Five Ways to Improve Your Investing Decision Making

Successful investing requires a contrarian mindset; anything else is, at best, a recipe for mediocrity. This is especially true for an investment committee, the core of an advisory firm’s decision-making process. Five prominent advisors – Harold Evensky, John Hill, Steve Cassaday, Steve Kaye and Berk Nowak – are embracing unconventional approaches to ensure that their investment committees operate in the most effective ways possible.

The five advisors were panelists in a discussion I moderated at the recent RIA Investment Advisor Summit in Dallas, Texas. The conference’s attendees were selected on an invitation-only basis, and funding came from a small group of sponsors, including investment-product providers and technology vendors.
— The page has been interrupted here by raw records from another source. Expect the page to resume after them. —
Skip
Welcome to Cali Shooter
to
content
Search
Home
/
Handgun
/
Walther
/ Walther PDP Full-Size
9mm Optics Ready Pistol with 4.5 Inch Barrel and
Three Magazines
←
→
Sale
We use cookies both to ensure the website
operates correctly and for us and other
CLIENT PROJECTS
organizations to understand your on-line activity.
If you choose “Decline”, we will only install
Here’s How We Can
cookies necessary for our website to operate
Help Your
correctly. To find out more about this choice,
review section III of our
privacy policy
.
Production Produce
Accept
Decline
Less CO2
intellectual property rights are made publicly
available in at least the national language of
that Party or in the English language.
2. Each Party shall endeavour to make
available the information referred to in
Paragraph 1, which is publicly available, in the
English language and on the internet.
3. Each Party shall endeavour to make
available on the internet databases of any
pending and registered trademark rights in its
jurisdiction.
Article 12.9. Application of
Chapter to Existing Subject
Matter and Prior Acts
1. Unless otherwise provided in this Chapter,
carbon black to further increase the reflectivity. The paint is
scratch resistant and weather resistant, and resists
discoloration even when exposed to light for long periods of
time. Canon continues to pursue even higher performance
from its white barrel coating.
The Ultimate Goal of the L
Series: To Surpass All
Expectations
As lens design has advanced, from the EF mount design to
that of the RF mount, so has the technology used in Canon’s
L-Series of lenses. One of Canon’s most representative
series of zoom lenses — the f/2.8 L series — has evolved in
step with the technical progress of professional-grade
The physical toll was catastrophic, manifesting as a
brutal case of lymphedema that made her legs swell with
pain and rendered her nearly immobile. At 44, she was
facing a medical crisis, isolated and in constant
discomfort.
The resulting environment afforded the opportunity for in-depth discussions in small groups on a variety of important topics.
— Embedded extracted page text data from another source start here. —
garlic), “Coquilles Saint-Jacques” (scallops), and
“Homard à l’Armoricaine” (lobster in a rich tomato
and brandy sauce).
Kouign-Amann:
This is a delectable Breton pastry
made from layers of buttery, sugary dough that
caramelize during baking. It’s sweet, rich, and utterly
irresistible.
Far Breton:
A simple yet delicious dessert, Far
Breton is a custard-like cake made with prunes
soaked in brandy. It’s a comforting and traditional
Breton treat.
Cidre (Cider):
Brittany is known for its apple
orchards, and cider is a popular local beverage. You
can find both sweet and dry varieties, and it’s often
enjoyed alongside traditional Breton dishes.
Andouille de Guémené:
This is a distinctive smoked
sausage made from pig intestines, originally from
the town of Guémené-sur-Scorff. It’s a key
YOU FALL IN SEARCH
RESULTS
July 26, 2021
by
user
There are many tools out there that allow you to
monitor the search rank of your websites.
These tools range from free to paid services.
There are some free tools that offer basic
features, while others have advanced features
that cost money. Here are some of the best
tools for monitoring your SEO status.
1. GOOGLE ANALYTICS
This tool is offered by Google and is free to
All five panelists are principals at independent investment advisory firms, with assets under management ranging from $750 million to $2 billion and client relationships typically between $1 million and $10 million.

Evensky is the president and founder of the Florida-based Evensky & Katz. Hill is the chief investment officer of the Maryland-based Pinnacle Advisory Group. Cassaday is the president and CEO of Virginia-based Cassaday & Co. Kaye is the president of New Jersey-based AEPG Wealth Strategies. Nowak is a partner with New York-based Highmount Capital.

Embracing the unconventional

Investment committees are where opinions, ideas and facts get translated into policy decisions about asset allocation and fund selection. An investment committee’s work is undeniably the central element that determines whether client goals are met.

Each panelist’s firm had a unique approach to structuring its investment committee, and those differences revealed some best practices that can maximize the likelihood of good results for your firm. Here are five ideas you can put to work:

  • Listen outside the box. All five panelists devote significant portions of their investment committee meetings to discussing the economy, but they pull input from diverse sources. A number subscribe to expensive consulting services like Ned Davis, Ed Yardeni, ISI International Strategy, Cumberland and Jim Grant and use research from investment managers like GMO. Evensky said he relies extensively on institutional research from firms like J.P. Morgan and Goldman Sachs, which provide him with access because of the relationships he has with those firms.

    But Cassaday has a different approach. “We ignore them all completely,” he said, ”because when you have equally credentialed experts speaking every day with diametrically opposed perspectives on the same topic, it just calls the whole thing into question.”

    If consulting and research firms “were accountable for their recommendations and policy decisions and got paid based on that, they'd be broke,” Cassaday said. Instead, he said, he invests the money he would have paid for those services into his internal staff.